Apple HD SC Setup is a small software utility that was bundled with various versions of the classic Mac OS and A/UX operating systems made by Apple Computer. Introduced with Apple's first SCSI hard drive, the Hard Disk 20SC in September 1986, Apple HD SC Setup can update drivers and partition and initialize hard disks. It was often used when reinstalling the operating system of an Apple Macintosh computer, or to repair corrupt partition information on a SCSI hard disk. Prior to its introduction, the formatting of disks was handled exclusively by the Mac's Finder application, or by third-party formatting utility software customized for a specific disk drive.

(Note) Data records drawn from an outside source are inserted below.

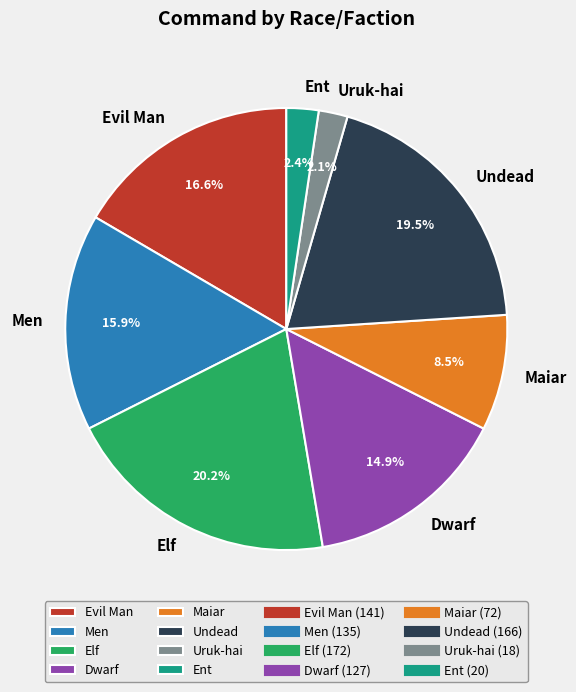

What is the largest slice in the pie chart?

Elf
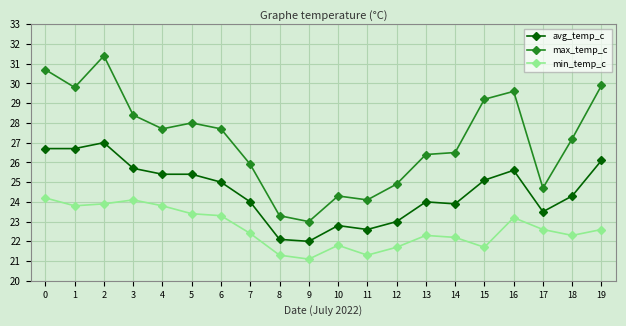

True or false: min_temp_c has a value of 13.7 at 14.

False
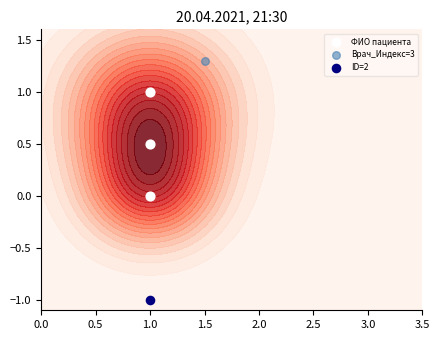

What is the maximum value shown in the chart?

1.0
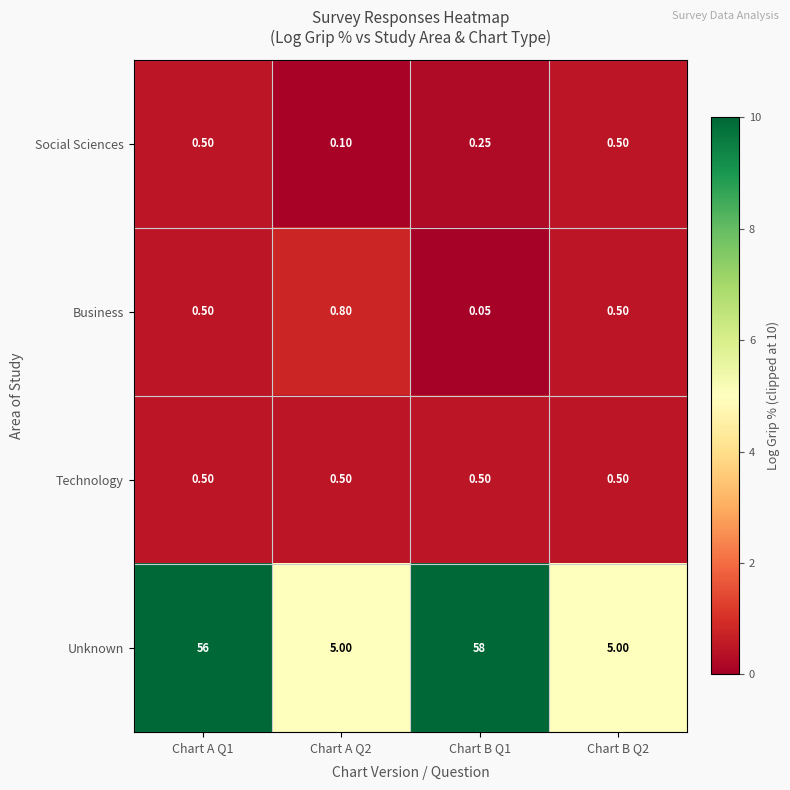

Which series has the largest range (max minus min)?

Unknown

The version of Apple HD SC Setup that shipped with the classic Mac OS was only able to manipulate hard disks that featured Apple ROMs. Versions of the program that were bundled with A/UX, however, could be used with any SCSI disk. A third-party patch was released enabling standard editions of Apple HD SC Setup to work on any SCSI disk.

In the mid-1990s, when Apple began shipping computers using ATA hard drives, Apple HD SC Setup was joined by Internal HD Format, which could only format IDE drives. Eventually, both Internal HD Format and Apple HD SC Setup were superseded with Drive Setup in 1995, which combined SCSI and IDE formatting abilities, and ultimately by Disk Utility in macOS.